By Hideyuki Sano
NEW YORK (Reuters) - Asian shares consolidated their recent gains on Thursday while global bond prices surged, pushing their yields to multi-month lows, both supported by expectations of easy monetary policy.
MSCI's broadest index of Asia-Pacific shares outside Japan <.MIAPJ0000PUS> stood flat near one-year high hit on Wednesday, while Japan's Nikkei share average (.N225) shed 0.5 percent after gains after five straight days of gains.
On Wall Street, S&P500 index (.SPX) snapped a four-session winning streak on Wednesday to end slightly below a record closing high hit on Tuesday, though it hit an intraday record high.
More notable moves were in U.S. and European bond markets. The 10-year Treasuries yield fell to 2.44 percent from 2.52 percent, hitting its lowest level in almost 11 months.
Prior to that, German 10-year Bund yields fell to one-year low of 1.285 percent following an unexpected increase in German unemployment and a deceleration in the euro zone money supply.
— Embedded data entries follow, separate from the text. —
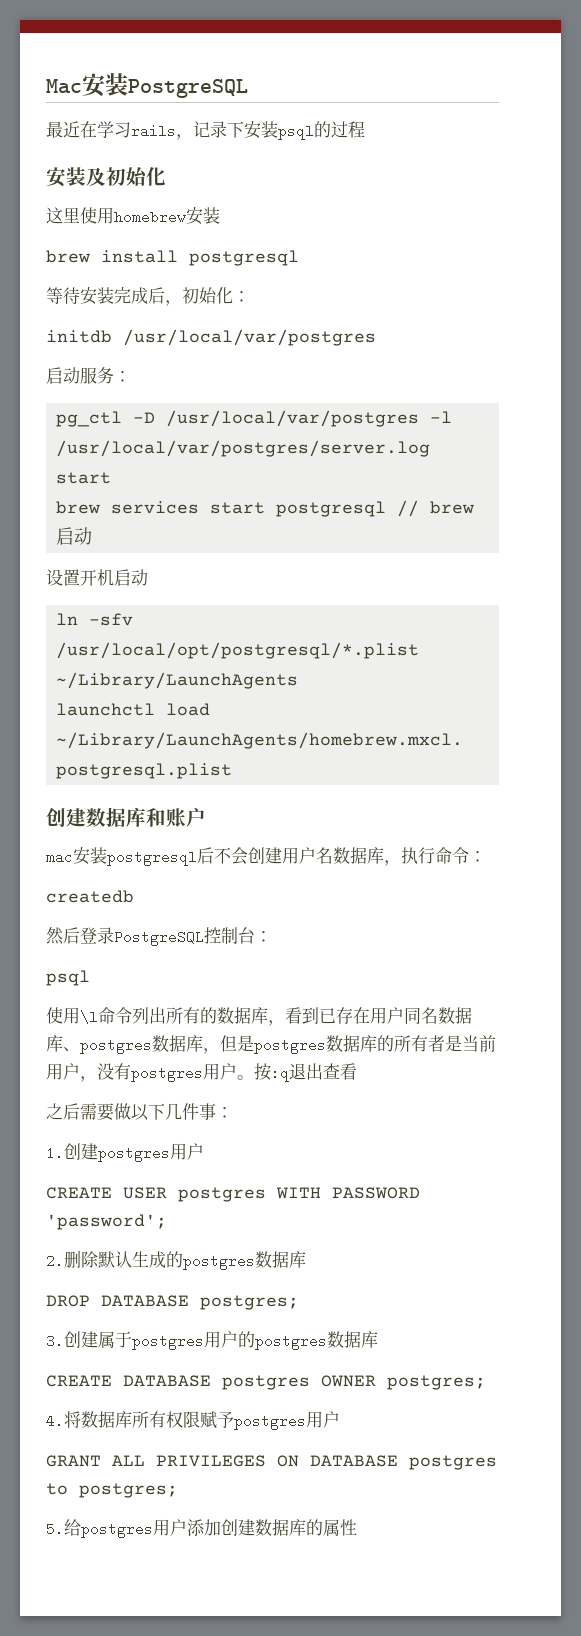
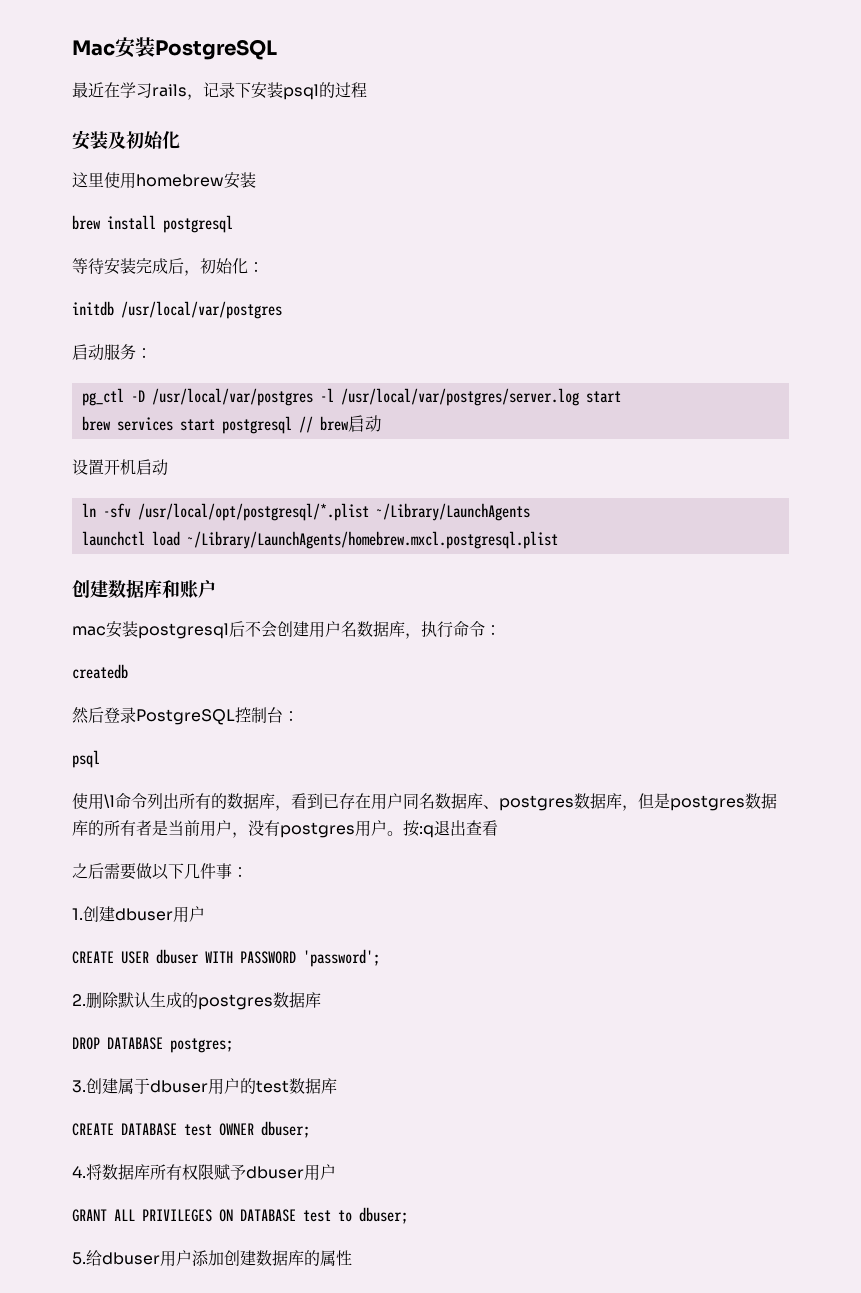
[98,1146,170,1162] postgres -> [115,908,173,921] dbuser
[178,1187,266,1202] postgres -> [156,949,199,964] dbuser
[132,1331,327,1350] postgres用户的postgres -> [150,1078,289,1095] dbuser用户的test
[222,1375,486,1390] postgres OWNER postgres; -> [184,1121,310,1138] test OWNER dbuser;
[234,1414,306,1430] postgres -> [246,1166,304,1179] dbuser
[409,1455,497,1470] [46,1483,178,1498] postgres to postgres; -> [303,1207,408,1224] test to dbuser;
[81,1522,153,1538] postgres -> [102,1252,160,1265] dbuser

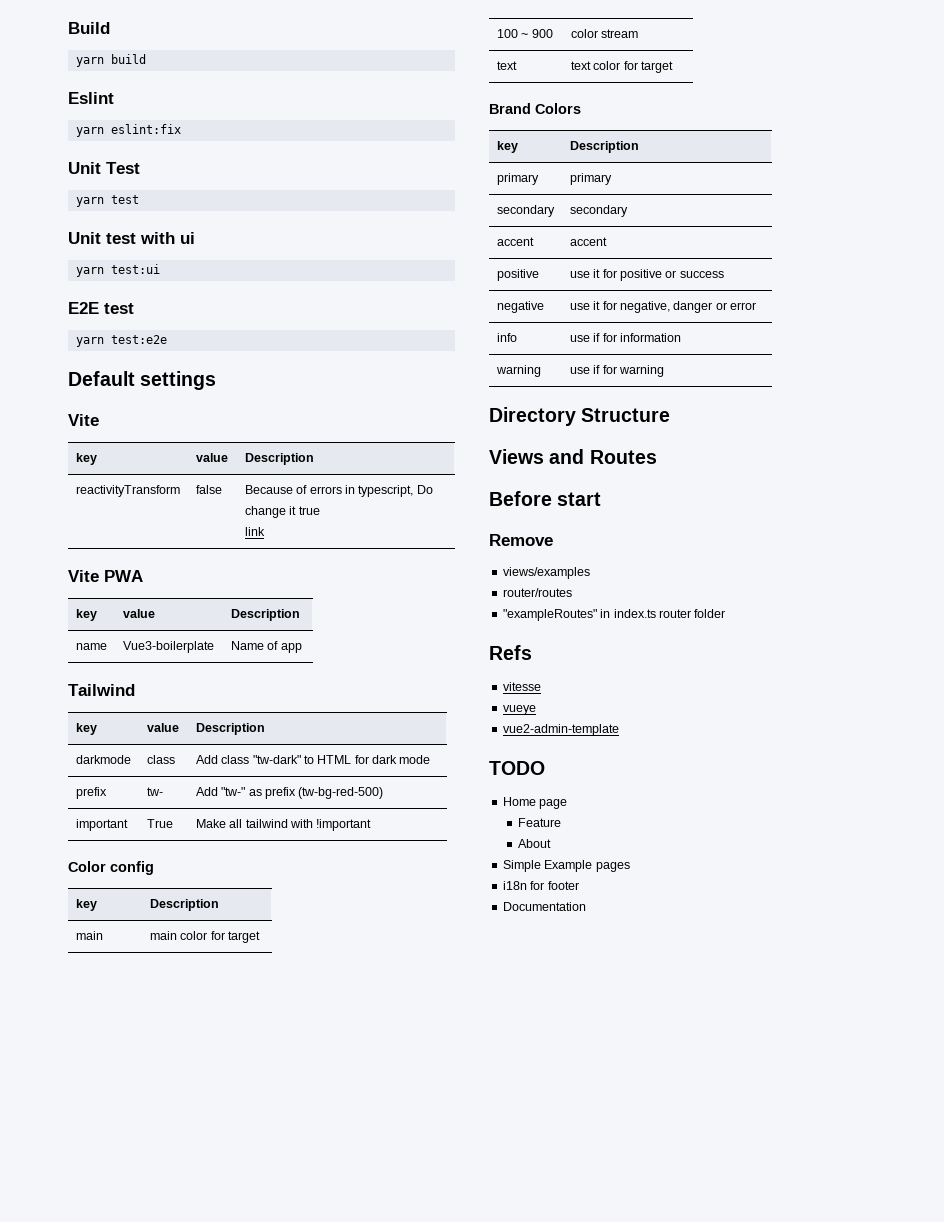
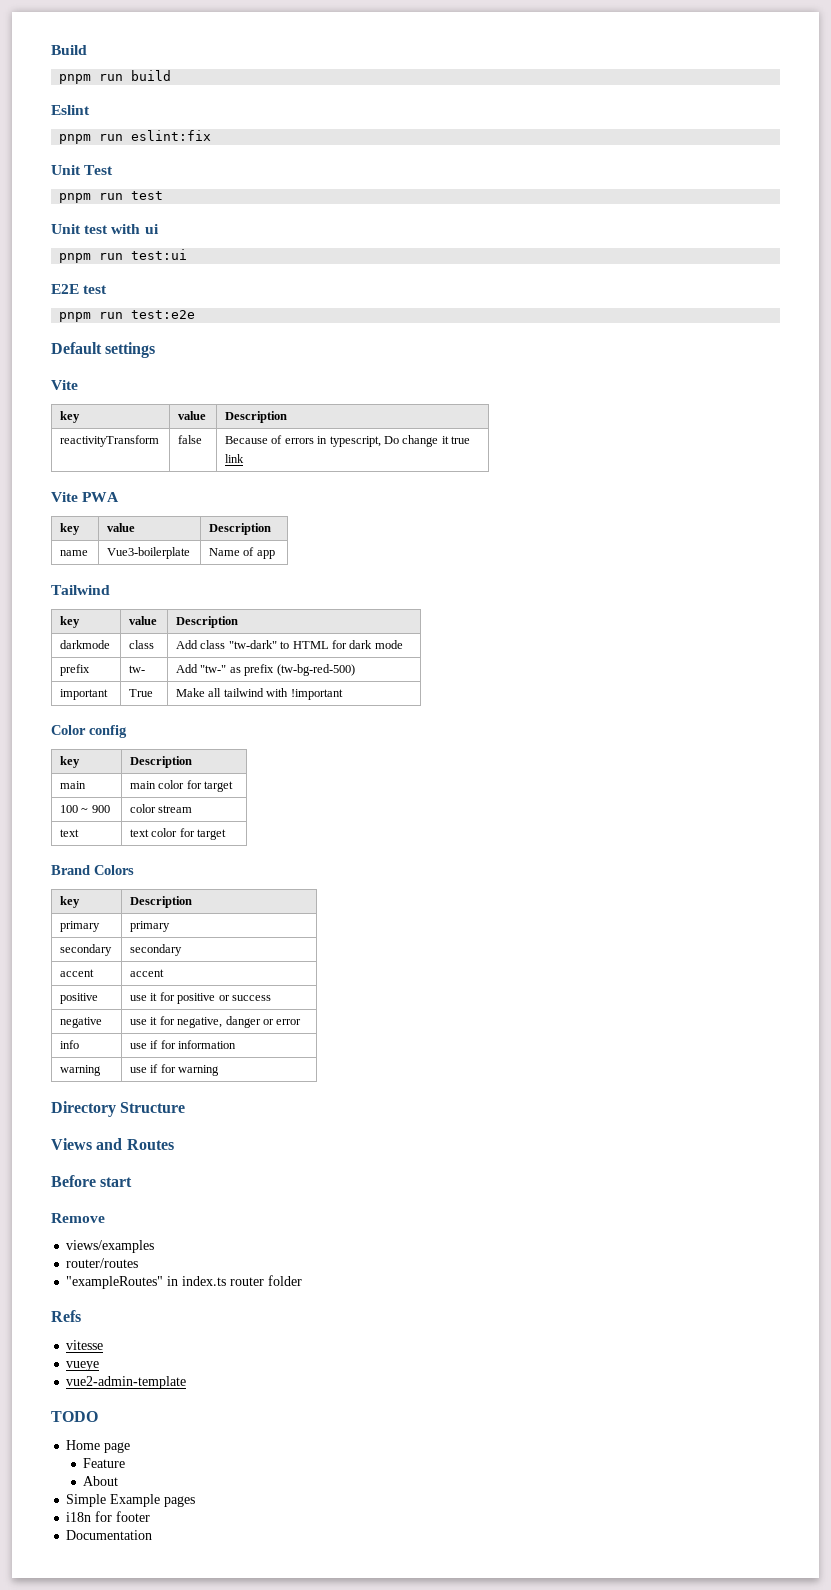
[75,57,104,67] yarn -> [59,74,124,84] pnpm run
[75,127,104,137] yarn -> [59,134,124,144] pnpm run
[75,197,104,207] yarn -> [59,193,124,203] pnpm run
[75,267,104,277] yarn -> [59,253,124,263] pnpm run
[75,337,104,347] yarn -> [59,312,124,322] pnpm run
The data reinforced expectations that the European Central Bank will introduce further stimulus at next month's meeting.
On top of rising expectations of easing by the ECB, global share prices were underpinned by the view that the Fed is in no hurry to raise rates even as it is reducing its bond purchases.
"In the past, when share prices rise, bond prices fell. But that no longer applies. We are likely to see a combination of high share prices and low bond yields," said Daisuke Uno, chief strategist at Sumitomo Mitsui Banking Corp.
The euro also hit 3 1/2-month low of $1.3587 as investors braced for likely monetary easing by the European Central Bank next week.
ECB executive board member Yves Mersch ramped up the rhetoric on Wednesday, saying the June 5 meeting could yield a combination of policies to tackle low inflation and low credit growth, but the timing of implementation could vary.
That followed similar hints by ECB President Mario Draghi and colleague Ewald Nowotny earlier this week.
Measures being prepared by the ECB are likely to include cutting the deposit rate into negative territory - effectively charging banks to hold cash at the ECB overnight - and bank loans aimed at helping to increase lending to smaller companies.
Even weaker than the euro was the British pound, which has been hit in recent days by a combination of slightly weaker economic data and inklings of nascent political risk to Britain's long-term status-quo after the European election.
The pound fell to a one-month low of $1.6697 on Wednesday and last stood at $1.6713.
As a result, the dollar index (.DXY) edged near its April 4 peak of 80.599, last standing at 80.553.
As the dollar gained, gold slipped to lowest level in almost four months, trading at $1,258.10 an ounce, licking its wounds after suffering its biggest daily fall since mid-December on Tuesday.